Analysing Coastal Evolution with EO Data: a Multi-Sensor Approach
Palazzo, Francesco1; Latini, Daniele2; del Frate, Fabio2; Baiocchi, Valerio3; Lelo, Keti4; Minchella, Andrea5; Remondiere, Sylvie1
1SERCO, ITALY; 2Universitá Tor Vergata, ITALY; 3Universitá La Sapienza, ITALY; 4Universitá Roma Tre, ITALY; 5RSAC Ltd, UNITED KINGDOM

Coastal monitoring has been traditionally carried out with ground or aerial surveys, eventually integrated by video-systems. Satellite data were not commonly used in local studies, due to ground resolution (in the case of SAR data), observation limitations (eg cloud cover in the case of optical data), and in overall due to cost issues. A new generation of satellite systems, featuring an increased frequency of observations as well as better ground resolution may now offer new possibilities for the replacement/integration of traditional techniques.

Almost 40 satellite products acquired from 1992 to 2011 and including also ERS, ENVISAT and ALOS data have been used to study some 130 Km of the Italian coast of the Abruzzi region along the Adriatic sea. This area, located in central Italy, is representative of extremely different coastal environments: from wide, sandy shores, to high, jagged cliffs and narrow creeks, to pebble beaches. Particular attention was paid to the comparison of coastlines extracted from optical ESA TPM observations (IKONOS, KOMPSAT-2, FORMOSAT-2) with coastlines extracted from SAR COSMO-SkyMed data.

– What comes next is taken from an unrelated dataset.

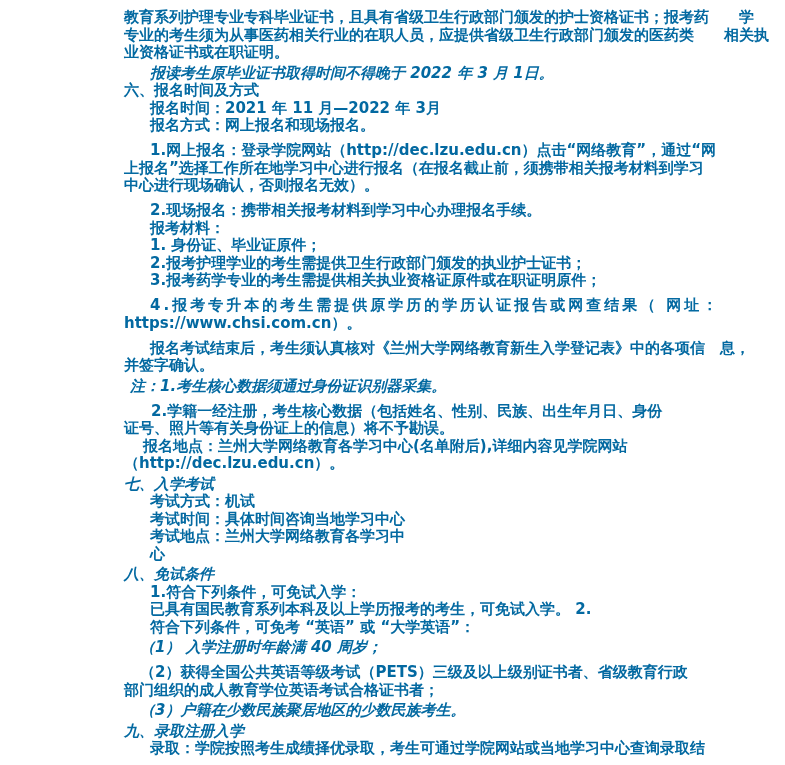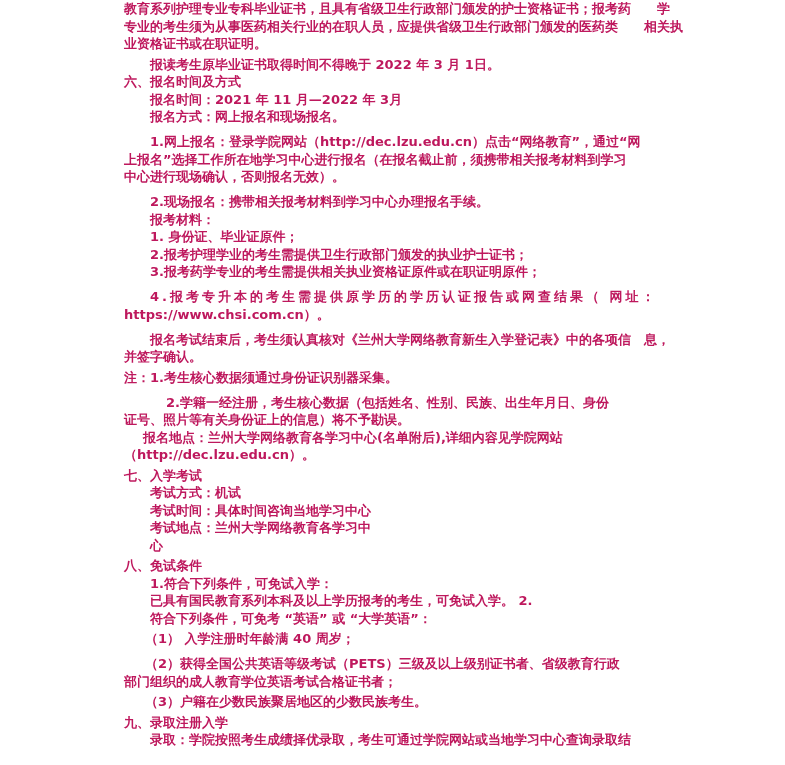"教育系列护理专业专科毕业证书，且具有省级卫生行政部门颁发的护士资格证书；报考药" .doc { color: #be185d -> #0369a1; font-size: 13px -> 15px; top: 0 -> 9px }
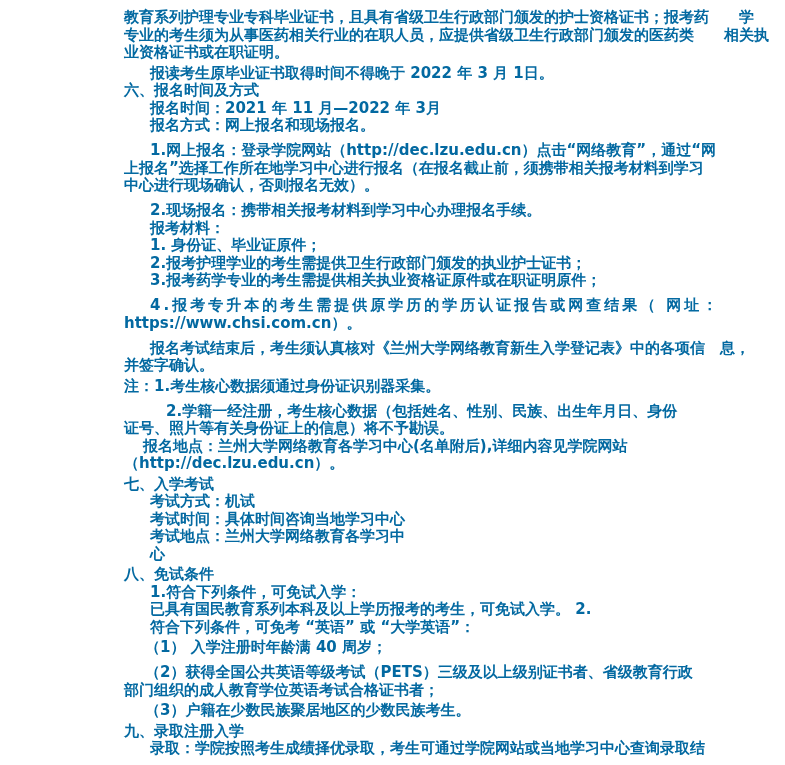"报读考生原毕业证书取得时间不得晚于 2022 年 3 月" .g1 { font-style: none -> italic }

Automatic extraction of shorelines was carried out by means of object-oriented techniques applied to the optical data, whereas for radar data a "standard" methodology widely applied for C-band data was compared with an innovative approach based on Pulse Coupled Neural Networks (PCNN). Validation of the coastline automatically extracted from such PCNN technique with a coastline acquired in situ at the same time of the satellite overpass proved the effectiveness of the technique.

Issues such as geolocation accuracy of the outcome products, meteomarine conditions at the time of the acquisition, quality of the DEM used for orthorectification of the data, have been considered.



Figure 1: The image provides an overview of the importance of the DEM quality in case of medium to steep coast. Both DEM tested in this example (left bottom: SRTM DEM, right bottom: DEM derived from scale 1:5000 cartography) create artifacts on the resulting orthorectified image (top).